The Rainbow Seeker
Yôji Yamada - 1996
Tetsuo Takaha meurt le 31 octobre 1995.
Kiyoshi Atsumi meurt le 4 août 1996.
Cela fait beaucoup pour Yamada. L’opus 48 avait en partie pour toile de fond le séisme de Kobe. Là, c’est un autre séisme qui tremble sous ses pieds. Lors d’un hommage à son acteur fétiche au studio d’Ôfuna où 36000 admirateurs viennent malgré une chaleur de plomb, le réalisateur prend la parole, forcément très ému, et bat sa coulpe, s’accusant de ne pas avoir assez pris la mesure de la maladie de son acteur, de l’avoir trop sollicité. Mais d’un autre côté, Atsumi aurait-il été si heureux d’être mis à l’écart pour prolonger sa vie de quelques semaines (ou peut-être l’écourter d’ailleurs), de se sentir inutile alors que l’attendait son travail pour porter un peu plus haut la légende de son personnage ? À mes yeux l’aveuglement de Yamada n’est pas à blâmer. Pour ces deux artistes qui vivaient de leur art, faire des films étaient autant de missions qui supplantaient les soucis périphériques, à commencer par la santé.
Et justement, comment panser ses plaies après un telle perte ? Pour Yamada, c’est tout simple : en faisant un film. Précisément un film sur le cinéma, aussi bien l’art que le lieu où on le projette. Et comme il s’agit de rendre hommage à Atsumi, Yamada réunit nombre d’acteurs qui auraient dû jouer dans l’opus 49 de Tora-san, à commencer par Chieko Baisho, Gin Maeda, Hidetaka Yoshioka et Yuko Tanaka qui aurait dû en être la madone. Et bien sûr, comme il faut un acteur bonhomme et rêveur pour évoquer Atsumi, il choisit Toshiyuki Nishida, dans le rôle de Katsuo, patron d’une salle de cinéma dans la petite ville de Wakimachi, à Shikoku. Lui, projeter des blockbusters comme Retour vers le futur (malicieusement, un plan nous montre à un moment un téléviseur où un présentateur annonce la diffusion du film de Zemeckis) ne l’intéresse pas. Ce qu’il aime, c’est partager des classiques, qu’ils soient japonais (Voyage à Tokyo), français (Jeux interdits) ou américains (Singin’ in the rain).

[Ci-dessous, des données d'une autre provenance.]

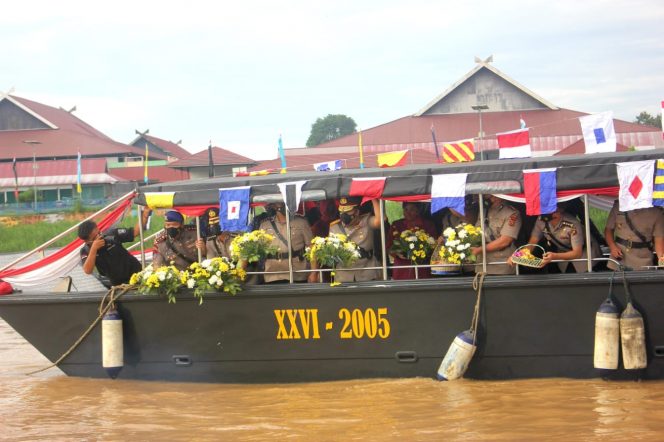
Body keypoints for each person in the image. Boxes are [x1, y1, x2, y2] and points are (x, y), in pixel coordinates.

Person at [511, 204, 601, 273]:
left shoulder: (572, 224)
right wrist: (517, 256)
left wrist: (554, 256)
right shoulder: (541, 221)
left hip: (585, 254)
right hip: (563, 253)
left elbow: (577, 253)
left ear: (559, 211)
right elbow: (532, 243)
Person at [311, 197, 383, 283]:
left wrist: (373, 197)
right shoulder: (334, 227)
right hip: (344, 275)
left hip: (367, 272)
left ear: (356, 212)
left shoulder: (367, 221)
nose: (343, 215)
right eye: (341, 211)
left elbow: (381, 220)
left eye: (347, 211)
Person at [78, 207, 151, 287]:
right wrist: (94, 249)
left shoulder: (111, 234)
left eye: (99, 233)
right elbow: (87, 270)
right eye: (95, 237)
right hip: (118, 284)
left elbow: (135, 232)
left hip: (137, 274)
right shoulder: (85, 251)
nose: (100, 237)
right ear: (87, 241)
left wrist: (145, 215)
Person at [257, 202, 314, 283]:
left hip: (297, 273)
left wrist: (314, 272)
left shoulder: (301, 223)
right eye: (280, 203)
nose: (284, 205)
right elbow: (259, 249)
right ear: (273, 205)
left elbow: (312, 248)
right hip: (273, 273)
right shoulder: (265, 225)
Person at [604, 201, 664, 271]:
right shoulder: (619, 205)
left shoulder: (657, 212)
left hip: (643, 260)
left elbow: (659, 241)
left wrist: (662, 263)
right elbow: (608, 230)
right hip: (620, 257)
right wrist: (612, 246)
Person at [471, 195, 521, 275]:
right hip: (482, 264)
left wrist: (479, 250)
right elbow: (476, 232)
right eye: (488, 196)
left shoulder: (512, 213)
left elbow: (505, 241)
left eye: (493, 195)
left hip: (502, 265)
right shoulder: (483, 211)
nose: (490, 198)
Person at [387, 202, 437, 280]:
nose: (408, 213)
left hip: (422, 267)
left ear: (418, 210)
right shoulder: (396, 224)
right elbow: (389, 246)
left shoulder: (428, 224)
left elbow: (434, 244)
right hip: (402, 267)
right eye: (405, 209)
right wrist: (397, 253)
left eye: (412, 209)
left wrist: (424, 251)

Un jour, il prend pour employé un jeune qui a fui sa famille après une violente dispute avec le paternel (évidemment le personnage de Yoshioka). Un lien de maître à disciple va se tisser, rappelant évidemment un autre duo. Katsuo est par ailleurs amoureux de Yaeko, patronne d’un petit bar. On s’en doute, l’histoire ne se terminera pas de manière heureuse, mais ce n’est pas grave, car Katsuo a un allié de taille pour soigner ses plaies : le cinéma. Et là, on est prié de sortir les mouchoirs quand arrive la scène où Katsu et Ryo, seuls dans la salle, se matent le tout premier Tora-san. C’est un fulgurant bond dans le temps pour le spectateur qui, depuis plusieurs années, était habitué à voir un Kiyoshi atsumi languissant au visage boursouflé. Et voir le personnage de Nishida, terrassé par les larmes à la fin, sans doute autant secoué par sa débâcle amoureuse que par son côté réceptacle des émotions véhiculés par un film, est significatif. Tora-san, porté par la grandeur d’un Atsumi dans la fougue de sa jeunesse, est de ces personnages qui touchent l’âme.

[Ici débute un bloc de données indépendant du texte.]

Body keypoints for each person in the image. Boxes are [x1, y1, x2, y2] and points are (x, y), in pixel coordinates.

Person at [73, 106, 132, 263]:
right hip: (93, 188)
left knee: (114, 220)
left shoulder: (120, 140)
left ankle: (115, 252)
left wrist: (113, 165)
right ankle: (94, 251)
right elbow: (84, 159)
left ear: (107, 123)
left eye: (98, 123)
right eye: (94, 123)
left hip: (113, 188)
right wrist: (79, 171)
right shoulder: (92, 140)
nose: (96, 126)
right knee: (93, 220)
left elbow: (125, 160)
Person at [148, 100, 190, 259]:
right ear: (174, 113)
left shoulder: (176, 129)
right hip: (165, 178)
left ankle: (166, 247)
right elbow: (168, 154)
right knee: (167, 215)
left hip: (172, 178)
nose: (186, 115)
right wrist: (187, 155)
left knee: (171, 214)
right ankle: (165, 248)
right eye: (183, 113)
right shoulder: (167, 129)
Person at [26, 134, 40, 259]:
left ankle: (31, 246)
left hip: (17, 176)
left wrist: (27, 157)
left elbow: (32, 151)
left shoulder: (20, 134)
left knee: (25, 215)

Et l’hommage ne s’arrêtera pas là, puisque Yamada livrera peu après quelques clins d’œil qui achèveront de faire de ce film non seulement un élégant hommage à Kiyoshi Atsumi, mais encore un film sur le cinéma que je trouve personnellement plus réussi (parce que plus touchant) que Kinema no Tenchi.